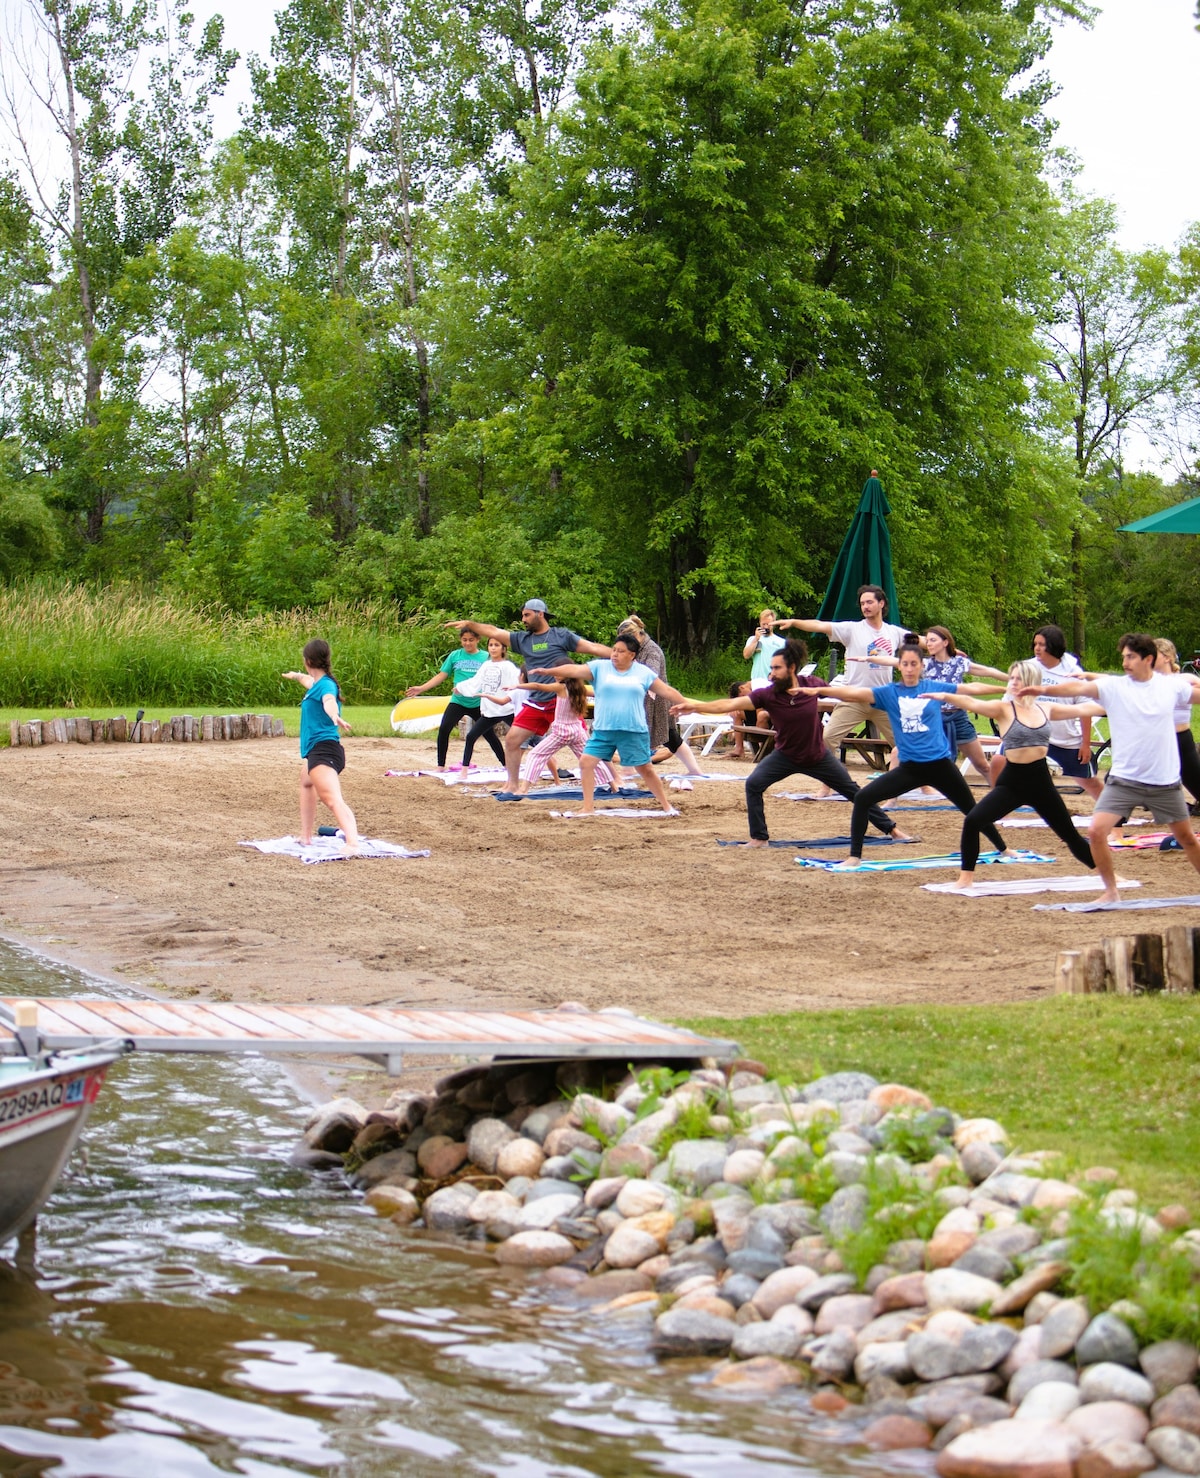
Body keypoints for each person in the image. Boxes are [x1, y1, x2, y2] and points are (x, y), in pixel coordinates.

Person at [671, 641, 919, 847]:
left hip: (817, 755)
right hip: (785, 755)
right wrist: (695, 705)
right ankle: (759, 838)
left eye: (776, 668)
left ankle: (893, 830)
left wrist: (881, 696)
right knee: (754, 784)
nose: (771, 673)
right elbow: (727, 705)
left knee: (857, 793)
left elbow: (845, 694)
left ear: (791, 668)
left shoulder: (812, 685)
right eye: (771, 668)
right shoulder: (767, 695)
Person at [1018, 632, 1200, 904]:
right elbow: (1077, 690)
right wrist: (1042, 690)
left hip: (1164, 780)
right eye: (1123, 656)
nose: (1125, 662)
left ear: (1148, 659)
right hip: (1124, 779)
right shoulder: (1115, 686)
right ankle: (1111, 891)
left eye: (1131, 657)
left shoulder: (1170, 687)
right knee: (1095, 832)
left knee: (1186, 837)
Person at [809, 640, 1011, 868]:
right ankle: (854, 857)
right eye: (905, 664)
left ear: (921, 667)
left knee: (971, 809)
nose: (910, 668)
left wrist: (1006, 688)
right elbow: (855, 693)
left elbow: (971, 689)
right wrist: (818, 690)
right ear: (899, 667)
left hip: (941, 766)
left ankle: (1004, 849)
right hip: (910, 768)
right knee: (863, 798)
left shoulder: (932, 687)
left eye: (914, 664)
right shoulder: (889, 693)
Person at [936, 661, 1097, 890]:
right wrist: (941, 694)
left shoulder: (1046, 708)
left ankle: (1104, 873)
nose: (1012, 683)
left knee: (1069, 834)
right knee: (973, 821)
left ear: (1031, 682)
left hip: (1041, 782)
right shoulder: (1003, 709)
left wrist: (1115, 700)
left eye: (1017, 678)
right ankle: (965, 878)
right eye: (1011, 678)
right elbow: (970, 702)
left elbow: (1085, 709)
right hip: (1012, 782)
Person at [445, 601, 612, 791]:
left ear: (540, 614)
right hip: (537, 702)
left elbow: (593, 648)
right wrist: (470, 624)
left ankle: (616, 781)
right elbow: (493, 631)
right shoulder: (522, 640)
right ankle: (512, 786)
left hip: (561, 702)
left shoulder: (561, 635)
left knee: (589, 746)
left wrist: (622, 657)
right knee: (512, 740)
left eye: (527, 615)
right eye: (523, 615)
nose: (523, 619)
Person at [531, 631, 687, 815]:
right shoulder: (600, 667)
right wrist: (548, 671)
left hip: (633, 730)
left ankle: (666, 806)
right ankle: (588, 807)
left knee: (645, 769)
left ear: (632, 655)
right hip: (604, 729)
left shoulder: (643, 672)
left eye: (621, 651)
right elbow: (574, 670)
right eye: (614, 649)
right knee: (586, 762)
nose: (615, 654)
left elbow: (667, 691)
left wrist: (685, 703)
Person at [791, 584, 907, 772]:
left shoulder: (894, 632)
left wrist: (947, 648)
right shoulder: (852, 629)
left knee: (907, 742)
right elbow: (820, 626)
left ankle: (918, 782)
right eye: (862, 603)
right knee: (827, 738)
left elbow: (922, 641)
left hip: (883, 699)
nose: (865, 606)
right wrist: (795, 622)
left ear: (881, 603)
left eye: (869, 602)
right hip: (853, 698)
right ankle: (828, 782)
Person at [868, 626, 1007, 780]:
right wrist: (868, 658)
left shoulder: (960, 662)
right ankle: (892, 798)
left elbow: (987, 671)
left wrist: (1011, 679)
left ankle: (999, 795)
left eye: (933, 640)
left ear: (945, 642)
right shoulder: (926, 664)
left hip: (958, 718)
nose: (929, 644)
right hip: (933, 719)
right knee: (899, 753)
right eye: (927, 641)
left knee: (982, 765)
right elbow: (894, 661)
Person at [999, 625, 1104, 804]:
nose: (1037, 648)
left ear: (1054, 646)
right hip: (1031, 733)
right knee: (999, 763)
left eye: (1042, 644)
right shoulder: (1027, 668)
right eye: (1035, 644)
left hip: (1064, 736)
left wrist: (1085, 743)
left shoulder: (1073, 672)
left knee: (1087, 780)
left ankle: (1115, 812)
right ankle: (998, 808)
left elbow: (1084, 709)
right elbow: (1008, 701)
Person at [283, 639, 359, 853]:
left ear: (307, 660)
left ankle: (352, 842)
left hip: (325, 750)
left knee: (332, 799)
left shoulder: (326, 686)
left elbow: (328, 701)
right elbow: (308, 681)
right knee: (306, 781)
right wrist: (296, 676)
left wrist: (335, 716)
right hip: (319, 750)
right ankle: (306, 837)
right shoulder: (318, 683)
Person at [617, 615, 702, 776]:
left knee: (668, 737)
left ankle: (694, 770)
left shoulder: (652, 650)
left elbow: (651, 675)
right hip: (639, 699)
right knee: (635, 734)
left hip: (656, 701)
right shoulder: (636, 649)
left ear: (637, 635)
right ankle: (628, 770)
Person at [510, 672, 614, 793]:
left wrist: (518, 686)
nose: (555, 675)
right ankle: (614, 786)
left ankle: (523, 789)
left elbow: (538, 686)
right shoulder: (581, 689)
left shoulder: (560, 687)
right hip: (577, 731)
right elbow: (600, 693)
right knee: (592, 758)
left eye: (558, 673)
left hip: (562, 732)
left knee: (535, 755)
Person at [404, 628, 488, 769]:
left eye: (471, 640)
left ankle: (505, 765)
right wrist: (421, 688)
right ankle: (440, 766)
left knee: (489, 734)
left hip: (478, 702)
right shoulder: (455, 655)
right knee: (444, 729)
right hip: (458, 701)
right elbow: (441, 675)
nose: (467, 643)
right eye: (464, 640)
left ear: (478, 640)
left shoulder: (486, 657)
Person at [455, 637, 522, 768]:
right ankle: (464, 769)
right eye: (490, 645)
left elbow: (520, 682)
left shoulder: (508, 666)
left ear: (503, 648)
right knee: (471, 737)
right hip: (490, 711)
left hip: (507, 709)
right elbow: (475, 682)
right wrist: (460, 688)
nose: (493, 648)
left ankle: (551, 764)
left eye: (496, 645)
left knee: (528, 738)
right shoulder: (486, 665)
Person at [1154, 638, 1200, 810]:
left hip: (1181, 739)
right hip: (1156, 739)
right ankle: (1116, 824)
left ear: (1167, 657)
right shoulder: (1145, 681)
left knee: (1194, 781)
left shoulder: (1185, 678)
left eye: (1154, 654)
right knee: (1124, 781)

---

# What you have to do
Where a line of the data includes the string "nose", list that line.

# Answer for this exercise
nose: (771, 673)
nose: (1125, 662)
nose: (910, 668)
nose: (1012, 683)
nose: (523, 619)
nose: (615, 654)
nose: (865, 606)
nose: (929, 644)
nose: (1037, 648)
nose: (555, 675)
nose: (467, 643)
nose: (493, 648)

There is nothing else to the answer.